You will need specific solution because the concentration of the different ions (Ca2+, Na+, Cl-, K-...) is crucial for neuronal activity recording. Check literature, but it should be something like this: (mM) NaCl, 140; KCl, 5; CaCl2, 2.5; MgCl2, 1; HEPES, 10; glucose, 10 (pH 7.4).

Hi Arwa,

The composition of your external solution depends on what you are trying to measure. In principle, you can do patch clamp in neurobasal medium if you like - keeping in mind that the presence of serum is usually not helping at all to get the giga-seal... However, as Daniel mentioned, if you want for example to specifically record calcium currents, or sodium currents, etc... you will have to use a well defined and appropriate medium.

If you tell us exactly what you would like to do we can certainly help you with the experimental conditions to use.

Best, Norbert   

Dear Arwa,

I have not done much patch clamping--only enough to try out the technique for single cell PCR.  However, the Faculty Member that mentored the project taught me that making sure that the osmolarity of your solutions is also critical.  She had an osmometer, and the lab would always check the solutions before use.

So, I suggest that you also check what the osmolarity should be for your particular neurons.

Good Luck!

Jill

Certainly you need to choose composition of your bath solution according to what you intend to measure. Culture medium is always a bit "sticky" and causes troubles with getting gigaseal, as Norbert mentioned. When we patch neurons which were for prolonged time in medium, and we have problems to get good gigasela, sometimes we even wahs them with a trypsin solution to clean the membrane. This must be doone very carefully, for some second only and with a trypsin solution diluted to 0.005%.

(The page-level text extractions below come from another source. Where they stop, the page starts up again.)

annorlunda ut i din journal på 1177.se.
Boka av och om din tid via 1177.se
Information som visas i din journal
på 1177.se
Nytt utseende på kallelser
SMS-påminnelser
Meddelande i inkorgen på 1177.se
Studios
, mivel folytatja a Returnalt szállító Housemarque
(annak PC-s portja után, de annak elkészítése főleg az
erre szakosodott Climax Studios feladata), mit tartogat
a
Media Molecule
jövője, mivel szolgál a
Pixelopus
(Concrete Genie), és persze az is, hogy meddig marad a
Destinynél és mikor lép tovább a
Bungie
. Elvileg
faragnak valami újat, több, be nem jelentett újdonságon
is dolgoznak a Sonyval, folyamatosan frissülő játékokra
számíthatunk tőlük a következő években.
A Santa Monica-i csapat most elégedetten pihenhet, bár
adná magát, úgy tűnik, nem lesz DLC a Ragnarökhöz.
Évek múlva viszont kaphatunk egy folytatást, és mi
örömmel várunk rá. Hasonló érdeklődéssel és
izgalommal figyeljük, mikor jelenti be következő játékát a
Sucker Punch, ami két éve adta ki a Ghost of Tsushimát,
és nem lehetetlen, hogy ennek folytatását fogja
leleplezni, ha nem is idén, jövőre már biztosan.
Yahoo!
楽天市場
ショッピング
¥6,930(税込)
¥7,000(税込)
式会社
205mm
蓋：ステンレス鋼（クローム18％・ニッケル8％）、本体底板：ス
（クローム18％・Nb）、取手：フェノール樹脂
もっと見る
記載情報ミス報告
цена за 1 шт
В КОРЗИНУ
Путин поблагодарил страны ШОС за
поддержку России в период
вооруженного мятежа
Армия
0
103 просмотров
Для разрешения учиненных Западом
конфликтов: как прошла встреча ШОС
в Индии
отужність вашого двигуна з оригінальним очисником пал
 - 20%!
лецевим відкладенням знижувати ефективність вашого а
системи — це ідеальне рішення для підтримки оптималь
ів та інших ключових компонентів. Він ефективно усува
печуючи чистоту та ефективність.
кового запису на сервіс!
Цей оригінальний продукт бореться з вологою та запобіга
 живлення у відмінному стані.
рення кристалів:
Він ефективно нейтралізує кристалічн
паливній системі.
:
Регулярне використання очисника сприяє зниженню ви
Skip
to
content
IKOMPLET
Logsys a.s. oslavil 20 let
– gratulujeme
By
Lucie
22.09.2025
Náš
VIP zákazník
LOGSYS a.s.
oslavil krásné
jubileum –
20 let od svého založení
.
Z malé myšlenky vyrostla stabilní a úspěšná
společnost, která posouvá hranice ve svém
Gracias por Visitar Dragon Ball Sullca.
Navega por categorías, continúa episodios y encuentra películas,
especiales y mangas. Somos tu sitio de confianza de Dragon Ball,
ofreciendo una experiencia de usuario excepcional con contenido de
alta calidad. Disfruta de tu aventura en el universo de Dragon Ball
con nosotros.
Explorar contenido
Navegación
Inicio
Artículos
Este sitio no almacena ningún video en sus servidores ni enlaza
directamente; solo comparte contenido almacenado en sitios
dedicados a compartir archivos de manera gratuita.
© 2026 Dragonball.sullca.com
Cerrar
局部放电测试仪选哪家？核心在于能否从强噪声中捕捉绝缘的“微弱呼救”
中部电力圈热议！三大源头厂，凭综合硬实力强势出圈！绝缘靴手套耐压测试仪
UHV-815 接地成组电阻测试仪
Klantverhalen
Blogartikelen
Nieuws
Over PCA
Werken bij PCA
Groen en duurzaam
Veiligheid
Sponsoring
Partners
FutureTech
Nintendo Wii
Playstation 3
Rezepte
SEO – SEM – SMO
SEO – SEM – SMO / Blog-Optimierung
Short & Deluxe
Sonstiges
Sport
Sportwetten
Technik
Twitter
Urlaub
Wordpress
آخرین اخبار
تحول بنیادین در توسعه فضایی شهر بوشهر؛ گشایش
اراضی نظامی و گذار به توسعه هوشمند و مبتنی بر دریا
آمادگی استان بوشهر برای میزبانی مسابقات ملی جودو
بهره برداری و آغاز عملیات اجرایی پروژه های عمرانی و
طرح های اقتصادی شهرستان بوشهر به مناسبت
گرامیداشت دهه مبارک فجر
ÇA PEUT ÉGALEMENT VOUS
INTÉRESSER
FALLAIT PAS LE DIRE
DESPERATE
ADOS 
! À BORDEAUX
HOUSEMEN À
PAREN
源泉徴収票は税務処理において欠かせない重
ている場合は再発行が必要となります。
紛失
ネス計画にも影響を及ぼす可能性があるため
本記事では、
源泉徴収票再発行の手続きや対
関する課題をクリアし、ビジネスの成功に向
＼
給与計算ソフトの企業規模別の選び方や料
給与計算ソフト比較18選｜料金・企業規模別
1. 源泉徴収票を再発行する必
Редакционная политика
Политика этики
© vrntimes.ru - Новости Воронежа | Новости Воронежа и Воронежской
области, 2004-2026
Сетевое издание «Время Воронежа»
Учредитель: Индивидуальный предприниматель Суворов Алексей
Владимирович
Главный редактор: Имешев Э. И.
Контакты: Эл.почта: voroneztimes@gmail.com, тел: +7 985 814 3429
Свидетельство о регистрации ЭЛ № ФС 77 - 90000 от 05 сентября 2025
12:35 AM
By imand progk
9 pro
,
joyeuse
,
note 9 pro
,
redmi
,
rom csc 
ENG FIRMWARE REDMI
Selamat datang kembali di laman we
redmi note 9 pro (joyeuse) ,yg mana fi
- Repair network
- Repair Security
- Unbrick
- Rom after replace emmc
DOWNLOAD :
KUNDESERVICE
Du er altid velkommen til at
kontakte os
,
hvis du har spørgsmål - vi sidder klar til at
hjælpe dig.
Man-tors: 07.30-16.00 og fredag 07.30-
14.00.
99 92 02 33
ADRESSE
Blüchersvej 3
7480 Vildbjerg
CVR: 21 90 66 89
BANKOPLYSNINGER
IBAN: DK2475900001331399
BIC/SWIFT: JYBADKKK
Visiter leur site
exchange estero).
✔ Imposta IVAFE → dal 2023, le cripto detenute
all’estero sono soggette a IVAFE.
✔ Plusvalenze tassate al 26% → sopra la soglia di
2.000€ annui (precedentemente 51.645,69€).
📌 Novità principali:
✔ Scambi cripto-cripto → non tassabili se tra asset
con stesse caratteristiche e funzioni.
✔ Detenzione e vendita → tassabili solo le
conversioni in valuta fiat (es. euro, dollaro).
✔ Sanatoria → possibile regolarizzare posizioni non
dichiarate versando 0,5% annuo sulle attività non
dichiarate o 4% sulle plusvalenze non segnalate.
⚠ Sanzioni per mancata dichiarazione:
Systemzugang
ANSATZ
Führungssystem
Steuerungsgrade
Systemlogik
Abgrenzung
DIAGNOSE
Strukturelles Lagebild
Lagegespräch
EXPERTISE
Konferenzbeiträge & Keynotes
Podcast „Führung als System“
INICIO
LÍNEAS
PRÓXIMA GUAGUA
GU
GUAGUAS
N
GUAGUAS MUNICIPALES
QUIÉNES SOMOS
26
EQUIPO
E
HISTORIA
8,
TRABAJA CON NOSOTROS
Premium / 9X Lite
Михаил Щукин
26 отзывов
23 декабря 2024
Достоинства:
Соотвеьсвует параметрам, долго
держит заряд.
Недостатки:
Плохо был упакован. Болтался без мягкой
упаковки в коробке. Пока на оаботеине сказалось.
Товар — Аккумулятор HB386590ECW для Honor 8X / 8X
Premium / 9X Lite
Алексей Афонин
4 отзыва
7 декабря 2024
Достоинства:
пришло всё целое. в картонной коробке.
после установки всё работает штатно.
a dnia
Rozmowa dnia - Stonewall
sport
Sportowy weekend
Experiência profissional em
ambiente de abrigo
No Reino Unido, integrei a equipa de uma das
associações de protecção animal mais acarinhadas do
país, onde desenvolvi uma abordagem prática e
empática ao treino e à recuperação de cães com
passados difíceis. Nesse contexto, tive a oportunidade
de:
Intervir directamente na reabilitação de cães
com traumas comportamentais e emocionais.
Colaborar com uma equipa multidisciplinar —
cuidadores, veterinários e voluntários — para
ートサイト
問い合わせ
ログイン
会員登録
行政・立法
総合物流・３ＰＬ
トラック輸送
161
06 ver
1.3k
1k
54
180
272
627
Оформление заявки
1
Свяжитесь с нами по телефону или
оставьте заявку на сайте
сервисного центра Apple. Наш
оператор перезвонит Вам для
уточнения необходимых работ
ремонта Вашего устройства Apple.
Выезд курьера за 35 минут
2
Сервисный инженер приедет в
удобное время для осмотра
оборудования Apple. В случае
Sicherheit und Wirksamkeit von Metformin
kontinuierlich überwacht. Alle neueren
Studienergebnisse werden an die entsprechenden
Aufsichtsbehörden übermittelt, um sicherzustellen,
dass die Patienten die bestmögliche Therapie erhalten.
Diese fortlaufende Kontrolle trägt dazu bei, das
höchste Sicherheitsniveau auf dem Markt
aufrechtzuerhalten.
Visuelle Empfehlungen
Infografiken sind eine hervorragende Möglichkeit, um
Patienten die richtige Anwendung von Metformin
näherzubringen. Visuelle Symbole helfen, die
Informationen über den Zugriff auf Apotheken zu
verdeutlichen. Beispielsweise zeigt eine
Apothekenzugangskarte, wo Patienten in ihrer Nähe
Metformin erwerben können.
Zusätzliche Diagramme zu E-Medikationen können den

I used to patch in culture solution in DMEM and also in neurobasal medium. Neurobasal usually for serum-free culture, For DMEM I did not use serum in the patch solution, even if the cells were cultured in 5% serum. I also added 10 mM HEPES to the culture solutions to maintain the pH around 7.4. (In the incubator the CO2 is doing that, outside of the incubator something has to set the pH) It is true that the choice of the external (and also the internal) solution depends on the application. For me the cells survived longer in culture solution, but for specific ion channel currents and pharmacology I had to use defined (ACSF) extracellular solution with known ionic composition. The osmolarity is VERY important! The osmolarity of DMEM is around 310, the same as the ACSF in the books. For that the 276 - 280 internal solution (as written in books) is good. BUT the osmolarity of Neurobasal is around 280, thus you have to decrease (dilute) the osmolarity of the internal solution by about 10%. There are culture media for adult cells with osmolarity of 230! Seal formation in cultures usually easy. I do the approach visually, positive pressure outside the medium, go to cell, compensate junction potential, touch the cell (you see the deformation of the membrane, the positive pressure is pushing the membrane away) The seal is there when you release the pressure, even with minimal suction. I move a little bit back with the electrode not to deform the cell. If problems with the gigaseal, Check internal solution (Ca free, filtered), also electrode resistance. With higher resistance electrodes seal formation usually easier, breaking the cell membrane more difficult.